**Prompt:** Continue the talk abstract on language-level security, starting right after its last sentence.
## Begin Document segment
February 27 at 3:30 PM - 4:30 PM

Promises are cheap. Software vendors routinely describe their offerings as “secure”, but few are based on designs that can guarantee even the most basic security properties. To address this problem, services like Cloudflare, Android, and Firefox are increasingly relying on languages like Rust and WebAssembly to provide safety by design. But these promises too can fall short: any vulnerability in the execution stack—compiler, runtime, OS, or hardware—can undermine language-level security.

 

In this talk, I present my research towards delivering on the promise of language-level security by building an execution stack that guarantees that these security properties are preserved. In particular, I will describe how three of my systems, VeriWasm, WaVe, and VTock, guarantee safety of the compiler, language runtime, and OS respectively. I will focus on how the designs of these systems provide formal guarantees while still adhering to production constraints that allow them to be deployed in real systems used by millions of users. I will conclude by discussing some future directions for this work, such as retrofitting formal safety guarantees to safety-critical embedded systems and clean-slate OS design using language-level isolation.
## End Document segment
## Begin Source excerpt
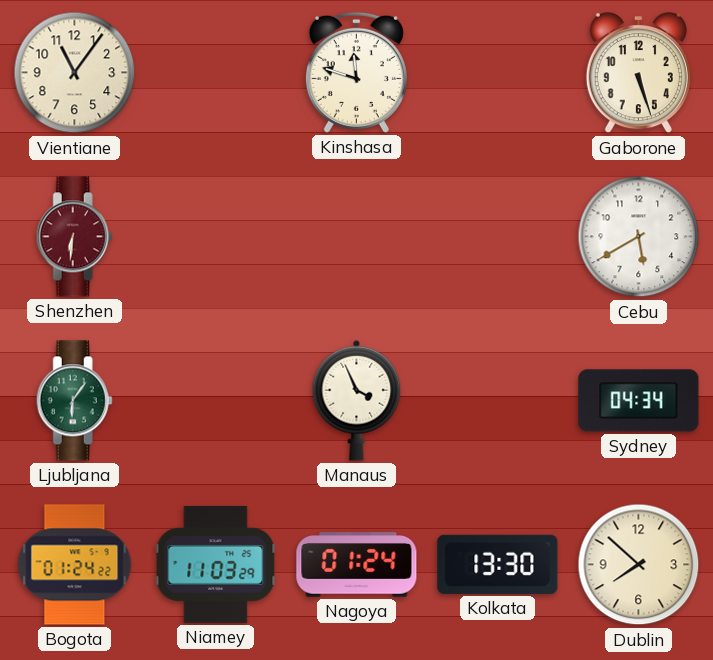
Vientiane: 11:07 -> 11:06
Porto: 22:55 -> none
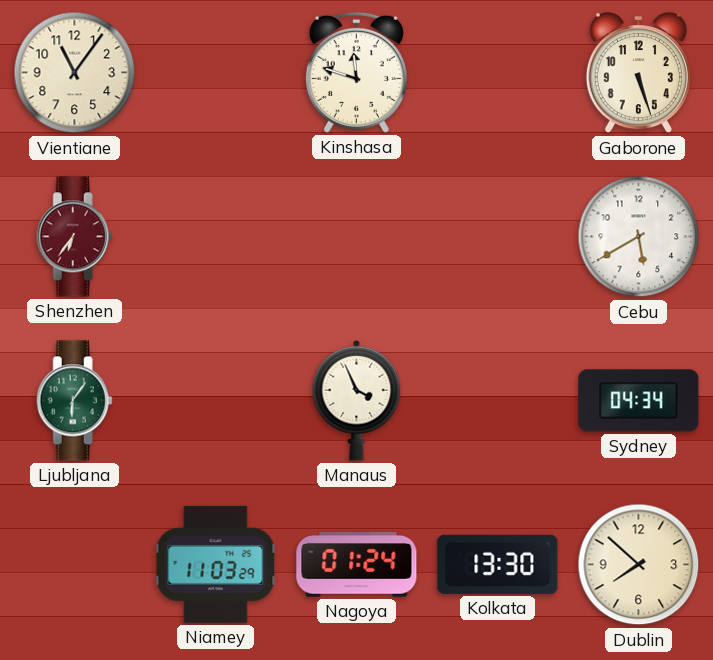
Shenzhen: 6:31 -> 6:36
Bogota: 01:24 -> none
## End Source excerpt
**Output for this task:**
Evan Johnson

Computer Science and Engineering, University of California San Diego

Evan Johnson is a PhD candidate at UC San Diego, advised by Deian Stefan and Stefan Savage. His research sits at the intersection of security, systems, and programming languages. In particular, his research goal is to design systems that provide strong formal safety guarantees for foundational code like compilers and operating systems—while still being practical enough to deploy in production. Evan and his colleagues have won the Distinguished Paper Award at IEEE S&P ‘23 and ASPLOS ‘25, been featured in IEEE Micro Top Picks, and won runner-up for the Intel Hardware Security Academic Award. His work is deployed in production on real systems, including the Firefox browser.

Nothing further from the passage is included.